I am using GhostScript.Net to rasterize PDF to page images before sending the page images to the printer. I am doing this so that I can always rasterize to 300dpi. This allows me to print the PDF in a reasonable amount of time regardless of the size of any image in the PDF (mainly scanned PDFs).

However, it strikes me that in some cases there will not be a need to rasterize as high as 300dpi. It may be possible to rasterize to 200dpi or even 100dpi depending on the content of the page.

Has anyone attempted to determine the maximum DPI for the content of a PDF page?
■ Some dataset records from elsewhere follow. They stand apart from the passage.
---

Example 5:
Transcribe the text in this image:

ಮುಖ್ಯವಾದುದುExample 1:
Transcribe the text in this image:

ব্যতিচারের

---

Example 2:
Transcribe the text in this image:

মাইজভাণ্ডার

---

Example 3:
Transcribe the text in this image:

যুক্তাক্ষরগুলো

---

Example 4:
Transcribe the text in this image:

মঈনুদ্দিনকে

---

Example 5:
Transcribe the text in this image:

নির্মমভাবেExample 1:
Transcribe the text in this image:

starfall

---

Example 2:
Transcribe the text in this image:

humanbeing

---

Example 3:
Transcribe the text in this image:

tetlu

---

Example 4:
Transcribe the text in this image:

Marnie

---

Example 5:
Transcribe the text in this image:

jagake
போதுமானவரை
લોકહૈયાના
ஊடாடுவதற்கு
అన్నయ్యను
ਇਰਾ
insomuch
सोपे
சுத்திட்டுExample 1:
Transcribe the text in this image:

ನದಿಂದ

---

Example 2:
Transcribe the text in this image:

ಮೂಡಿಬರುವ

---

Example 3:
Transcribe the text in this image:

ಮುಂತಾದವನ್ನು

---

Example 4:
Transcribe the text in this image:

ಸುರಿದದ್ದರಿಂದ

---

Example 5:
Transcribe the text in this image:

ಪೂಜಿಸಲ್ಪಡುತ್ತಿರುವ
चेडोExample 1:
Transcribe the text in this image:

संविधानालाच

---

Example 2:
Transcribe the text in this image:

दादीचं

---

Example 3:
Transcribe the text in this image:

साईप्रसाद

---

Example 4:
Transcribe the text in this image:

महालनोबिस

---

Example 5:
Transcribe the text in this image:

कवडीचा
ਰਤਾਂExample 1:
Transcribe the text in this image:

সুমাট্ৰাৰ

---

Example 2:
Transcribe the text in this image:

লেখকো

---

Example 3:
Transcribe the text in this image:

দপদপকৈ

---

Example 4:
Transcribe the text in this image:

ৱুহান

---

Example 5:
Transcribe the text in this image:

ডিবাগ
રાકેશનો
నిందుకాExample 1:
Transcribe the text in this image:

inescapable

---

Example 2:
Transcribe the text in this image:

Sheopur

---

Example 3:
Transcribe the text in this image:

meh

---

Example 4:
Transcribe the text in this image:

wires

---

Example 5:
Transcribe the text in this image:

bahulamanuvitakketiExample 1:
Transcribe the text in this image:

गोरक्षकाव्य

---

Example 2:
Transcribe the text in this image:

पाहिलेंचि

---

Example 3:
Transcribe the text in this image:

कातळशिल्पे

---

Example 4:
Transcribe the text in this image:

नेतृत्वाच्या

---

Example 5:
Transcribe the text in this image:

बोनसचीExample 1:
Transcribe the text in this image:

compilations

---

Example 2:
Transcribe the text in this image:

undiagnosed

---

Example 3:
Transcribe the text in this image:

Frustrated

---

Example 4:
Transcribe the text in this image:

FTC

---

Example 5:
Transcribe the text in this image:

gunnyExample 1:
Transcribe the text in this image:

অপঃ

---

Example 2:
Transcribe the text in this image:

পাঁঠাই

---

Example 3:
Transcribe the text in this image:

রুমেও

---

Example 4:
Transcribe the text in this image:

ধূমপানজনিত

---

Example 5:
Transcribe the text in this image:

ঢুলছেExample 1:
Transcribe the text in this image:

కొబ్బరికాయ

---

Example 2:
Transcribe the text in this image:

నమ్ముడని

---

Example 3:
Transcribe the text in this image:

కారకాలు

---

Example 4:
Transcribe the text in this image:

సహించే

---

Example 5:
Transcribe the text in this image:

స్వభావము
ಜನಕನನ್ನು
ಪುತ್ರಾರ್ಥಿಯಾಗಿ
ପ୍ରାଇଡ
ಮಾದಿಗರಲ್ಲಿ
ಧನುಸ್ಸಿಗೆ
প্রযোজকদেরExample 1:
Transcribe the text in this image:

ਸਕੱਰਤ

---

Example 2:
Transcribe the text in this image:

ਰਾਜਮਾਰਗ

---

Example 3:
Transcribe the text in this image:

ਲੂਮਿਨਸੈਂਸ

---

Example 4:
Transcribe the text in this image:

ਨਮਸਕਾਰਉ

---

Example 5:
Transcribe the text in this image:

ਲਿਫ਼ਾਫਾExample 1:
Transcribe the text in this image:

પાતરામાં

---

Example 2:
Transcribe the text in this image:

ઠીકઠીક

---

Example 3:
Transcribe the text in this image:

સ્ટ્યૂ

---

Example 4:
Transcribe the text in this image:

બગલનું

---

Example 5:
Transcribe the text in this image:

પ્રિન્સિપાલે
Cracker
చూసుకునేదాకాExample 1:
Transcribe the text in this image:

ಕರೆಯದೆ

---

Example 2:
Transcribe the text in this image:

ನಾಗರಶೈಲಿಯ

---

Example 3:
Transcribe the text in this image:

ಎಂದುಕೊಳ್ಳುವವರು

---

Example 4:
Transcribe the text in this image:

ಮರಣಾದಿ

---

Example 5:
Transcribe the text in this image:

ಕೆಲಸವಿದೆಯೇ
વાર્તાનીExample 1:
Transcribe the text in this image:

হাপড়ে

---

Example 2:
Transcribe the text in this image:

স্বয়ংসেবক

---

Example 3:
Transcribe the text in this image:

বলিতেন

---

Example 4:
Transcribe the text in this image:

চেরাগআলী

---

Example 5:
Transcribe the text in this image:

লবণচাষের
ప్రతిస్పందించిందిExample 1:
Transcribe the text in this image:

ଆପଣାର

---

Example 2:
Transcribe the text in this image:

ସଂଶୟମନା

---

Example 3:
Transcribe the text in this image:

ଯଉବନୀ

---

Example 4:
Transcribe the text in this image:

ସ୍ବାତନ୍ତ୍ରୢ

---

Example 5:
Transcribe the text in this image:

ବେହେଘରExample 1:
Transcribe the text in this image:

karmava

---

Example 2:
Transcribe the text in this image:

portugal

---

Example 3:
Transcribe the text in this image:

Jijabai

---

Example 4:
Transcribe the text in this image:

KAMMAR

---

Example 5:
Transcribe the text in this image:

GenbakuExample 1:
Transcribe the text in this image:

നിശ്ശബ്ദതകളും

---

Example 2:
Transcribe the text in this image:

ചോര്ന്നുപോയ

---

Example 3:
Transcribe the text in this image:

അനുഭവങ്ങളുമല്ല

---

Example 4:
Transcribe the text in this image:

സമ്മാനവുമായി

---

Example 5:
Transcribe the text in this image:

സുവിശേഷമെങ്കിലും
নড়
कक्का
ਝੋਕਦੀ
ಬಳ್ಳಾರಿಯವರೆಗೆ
Perhaps using iTextSharp?

My current code is this:

        var dpiList = new List<int> {50, 100, 150, 200, 250, 300, 350, 400, 450, 500};

        string inputPdfPath = @"C:\10page.pdf";
        string outputPath = @"C:\Print\";

        var lastInstalledVersion =
            GhostscriptVersionInfo.GetLastInstalledVersion(
                    GhostscriptLicense.GPL | GhostscriptLicense.AFPL,
                    GhostscriptLicense.GPL);

        var rasterizer = new GhostscriptRasterizer();

        rasterizer.Open(inputPdfPath, lastInstalledVersion, true);

        var imageFiles = new List<string>();

        for (int pageNumber = 1; pageNumber <= 10; pageNumber++)
        {
            foreach (var dpi in dpiList)
            {
                string pageFilePath = System.IO.Path.Combine(outputPath,
                    string.Format("{0}-{1}-{2}.png", pageNumber, Guid.NewGuid().ToString("N").Substring(0, 8), dpi));

                System.Drawing.Image img = rasterizer.GetPage(dpi, dpi, pageNumber);
                img.Save(pageFilePath, ImageFormat.Png);
                imageFiles.Add(pageFilePath);

                Console.WriteLine(pageFilePath);
            }
        }

        var imageCount = 0;

        var pd = new PrintDocument();
        pd.PrintPage += delegate(object o, PrintPageEventArgs args)
        {
            var i = System.Drawing.Image.FromFile(imageFiles[imageCount]);

            var pageBounds = args.PageBounds;
            var margin = 48;

            var imageBounds = new System.Drawing.Rectangle
            {
                Height = pageBounds.Height - margin,
                Width = pageBounds.Width - margin,
                Location = new System.Drawing.Point(margin / 2, margin / 2)
            };

            args.Graphics.DrawImage(i, imageBounds);
            imageCount++;
        };

        foreach (var imagefile in imageFiles)
        {
            pd.Print();
        }

回答1:

PDF pages don't have a resolution. Images within them can be considered to have a resolution, which is given by the width of the image on the page, divided by the number of image samples in the x direction, and the height of the image on the page divided by the number of image samples in the y direction.

So this leaves calculating the width and height of the image on the page. This is given by the image matrix, modified by the Current Transformation Matrix. So in order to work out the width and height on the page, you need to interpret the content stream up to the point where the image is rendered, tracking the graphics state CTM.

For general PDF files, the only way to know this is to use a PDF interpreter. In the strictly limited case where the whole page content is a single image you can gamble that there is no scaling taking place and simply divide the media width by the image width, and the media height by the image height to give the x and y resolutions.

However this definitely won't work in the general case.